Cool truck... old Unimogs are my favorite.
FlyingToaster, Sep 29 2008
  

       //i think living to what the land can produce works better//   

       Well, the land produces elephant dung.   

       Or do you mean we have to revert back to a pre-agricultural cave existence? In that case: after you, sir. :-)
django, Sep 29 2008
  

       dunno where my head was there, since the solution you propose is what I was bitching about... [+]
FlyingToaster, Sep 29 2008
  

       //A simple sensor will do the trick.//
How about a network of seismometers?
coprocephalous, Sep 29 2008
  

       //-we then use a simple algorithm to calculate where it is economically feasible to gather the huge turds.//   

       Not so. The TSP is NP-hard. Perhaps a random walk, or maybe pseudo-random walk :-). Or try behaviour conditioning.   

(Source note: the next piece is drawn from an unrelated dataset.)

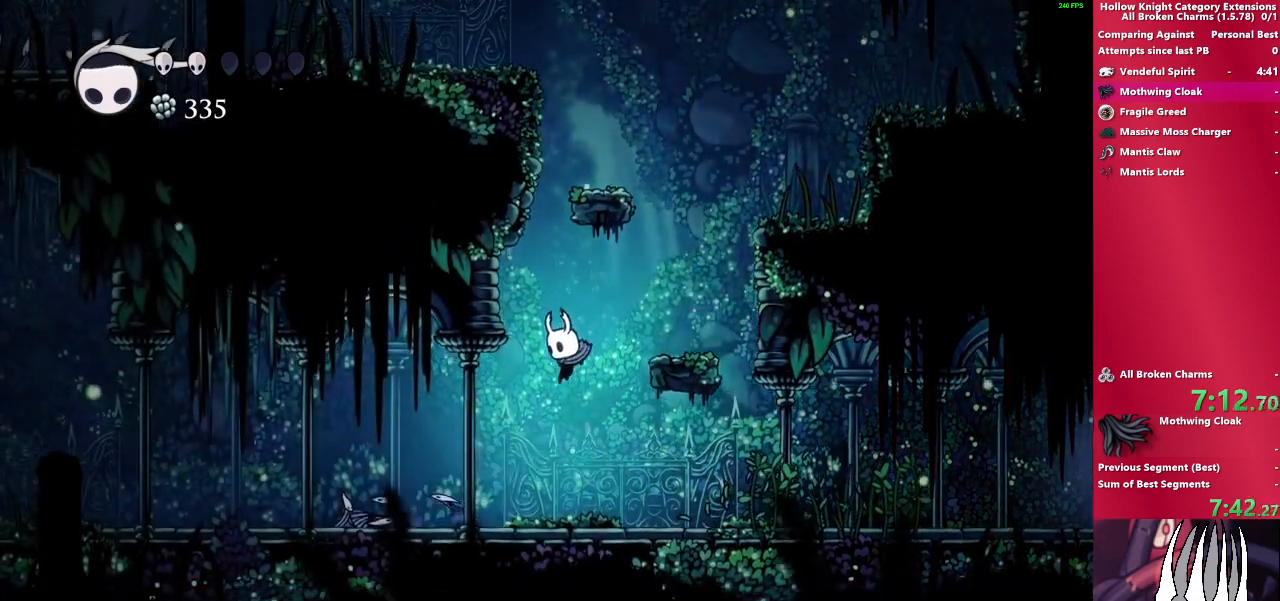
{"buttons": [], "left_stick": "left", "right_stick": "center", "events": [[133, "SQUARE", "down"], [400, "SQUARE", "up"]]}
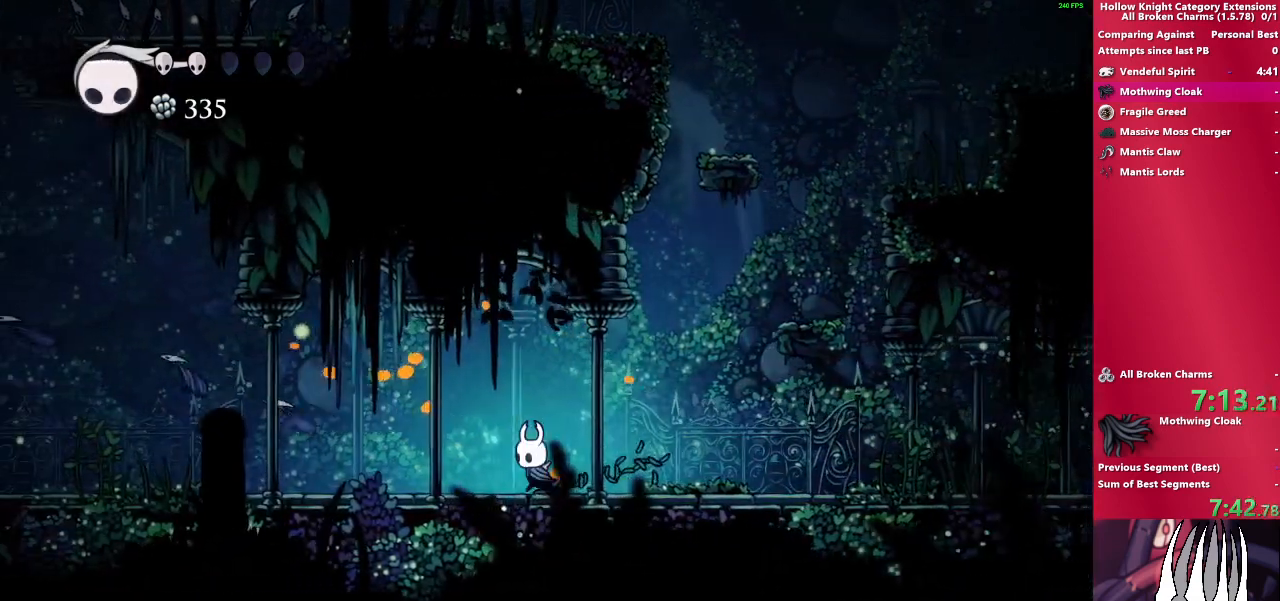
{"buttons": [], "left_stick": "left", "right_stick": "center", "events": []}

       Or maybe we just need a stomach without all the legs and penises/vulvae, i.e. biomass reactor. The bacteria primer could be elephant dung, but we don't rely exclusively on following elephants around. Sort of an elephant stomach in every village. Lots of sunlight to heat it, containment is not a huge problem (no large pressures need to be contained). Reagents might be a problem. But not more than tracking devices and Unimogs+diesel. Advantages: Get fuel and fertiliser; no chasing it around the savannahs (decreased efficiency); no complicated tracking and combinatorial optimisation.   

       On another tack, Paul Stamets (courtesy of a TED talk) is growing very interesting saprophytes in the form of fungi with limited reproductive processes. All the advantages of hardy biodegraders with none of the pesky overpopulation/desease problems. They die out over one generation and cannot contaminate the crop or stored crop.
4whom, Sep 29 2008
  

       I have first hand experience as a dog dung tracker. I recommend yard shoes with minimal tread.
bungston, Sep 29 2008
  

       [bungston], yep, that random walk collects more than its fair share...
4whom, Sep 29 2008
  

       I think elephant dung is probably less than ideal for fertilizer because so much is cellulosic rubbage - it is nondense as regards nitrogen and phosphorus.   

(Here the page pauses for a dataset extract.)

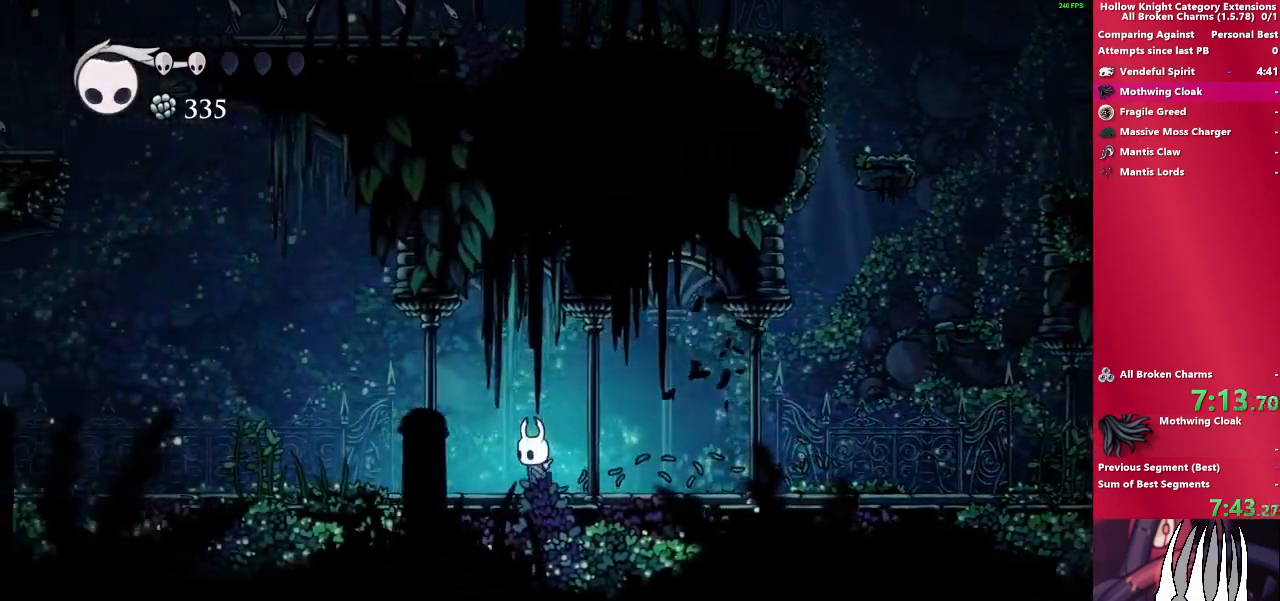
{"buttons": [], "left_stick": "left", "right_stick": "center", "events": []}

       Also elephants wander around. You would have to wander comparably to collect the dung.
bungston, Sep 29 2008
  

       As you noted, //dung spreads seeds//, most of which you don't want in your maize field.   

       Apart from that, though, [+].
lurch, Sep 29 2008
  

       [bungston] on very poor soils in Africa, any addition of organic matter is welcome. Elephant dung is very fibrous indeed, but at least it's plant matter that has received a 'first' treatment alreeady.   

       Plowing elephant dung into the soil is easier than plowing green biomass into a soil.   

       You say elephants wander around. Well, the entire idea is trying to cope with exactly that phenomenon. You track the dung, plot it on a map, and calculate the most optimal collection route.
django, Sep 30 2008
  

       As your original argument is framed in terms of dollar costs, how are you proposing to fund the fuel for your Afro-Soviet Monster Truck? I utterly refute the idea that you will come even close to break-even.   

       Far better to attract the dung to the fields. This is the idea behind traditional bird nesting towers [link]. Provide a cool and comfortable place for birds to nest; the birds forage abroad for nutrient mass, bring it to the tower, proess and concentrate it, and the farmer collects high grade fertilizer from the base.   

       A similar effect can be had by planting deep-rooted tree species that mine nutrients and water from far below the crop root layer, converting it diretly into green mulch, as well as into shade, nesting habitat and fodder to attract birds, and possibly elephants.   

       Find out about permaculture. The optimal solution to a low tech problem is usually equally low tech.